(Study text Opens)
Emotional Frequency Sensor–well, a first step to the idea

This week, experimenting with new sensors for Arduino, I was really excited to bring my personal fascination with “magic” in my artwork—making the invisible, visible and expressing what the body (the nervous system, senses and body language) tries to communicate though a noticeable expression—into the realm of sensors. I kept thinking to myself what is the body trying to communicate that goes unseen, (the natural sensors [input and output]) which directs invisible messages or commands to the brain? I had two goals: make the invisible visible and express what our bodies communicate into a new context output—visual representation, data tracking, and demystified expressions that people outside of our physical body space can interpret.

After deconstructing (in my head) our bodies’ natural sensors input and output (eyes, skin/neurological system, touch, taste, scent, voice, spatial recognition, muscle memory, hearing) and their neurological and psychological purposes as well as thinking of the physics principle that all matter is in constant vibratory motion, while riding on the subway, a line from an Erykah Badu song popped into my head: “Our emotions have a vibratory frequency to them. There are only two emotions that humankind experience: fear and love. While other emotions branch either directly or indirectly from these two emotions. Fear has a long and slow frequency vibration to it, while love has a very rapid and high frequency.”  (I don’t know if her ideas have any merit to them, but I like what she’s suggesting.) This was exactly what I wanted to begin to pick up and represent through sensors. I was worried that I would need a much more sensitive and specific sensor than the simple vibration sensor I already had—maybe something like an EKG or EEG. I was right: the vibration sensor doe not cut it. But, at least it’s a good start.
(Study text Closes)
(Data shown Opens)
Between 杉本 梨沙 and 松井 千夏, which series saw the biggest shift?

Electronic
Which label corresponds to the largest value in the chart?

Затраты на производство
(Data shown Closes)
=== Task instructions ===
Resume the emotional frequency sensor post, writing on from its last sentence.

=== Exercise response ===
My hope for this week’s assignment was to create (at a much later stage) a wearable vibratory sensor to track the emotional or physical vibrations of the people one encounters throughout a day. This would allow for each individual emotional vibration level to be captured, input, tracked, computed and visualized through Processing to finally create a visual piece that can be projected as an art installation representing all of the vibrations we encounter throughout a typical day.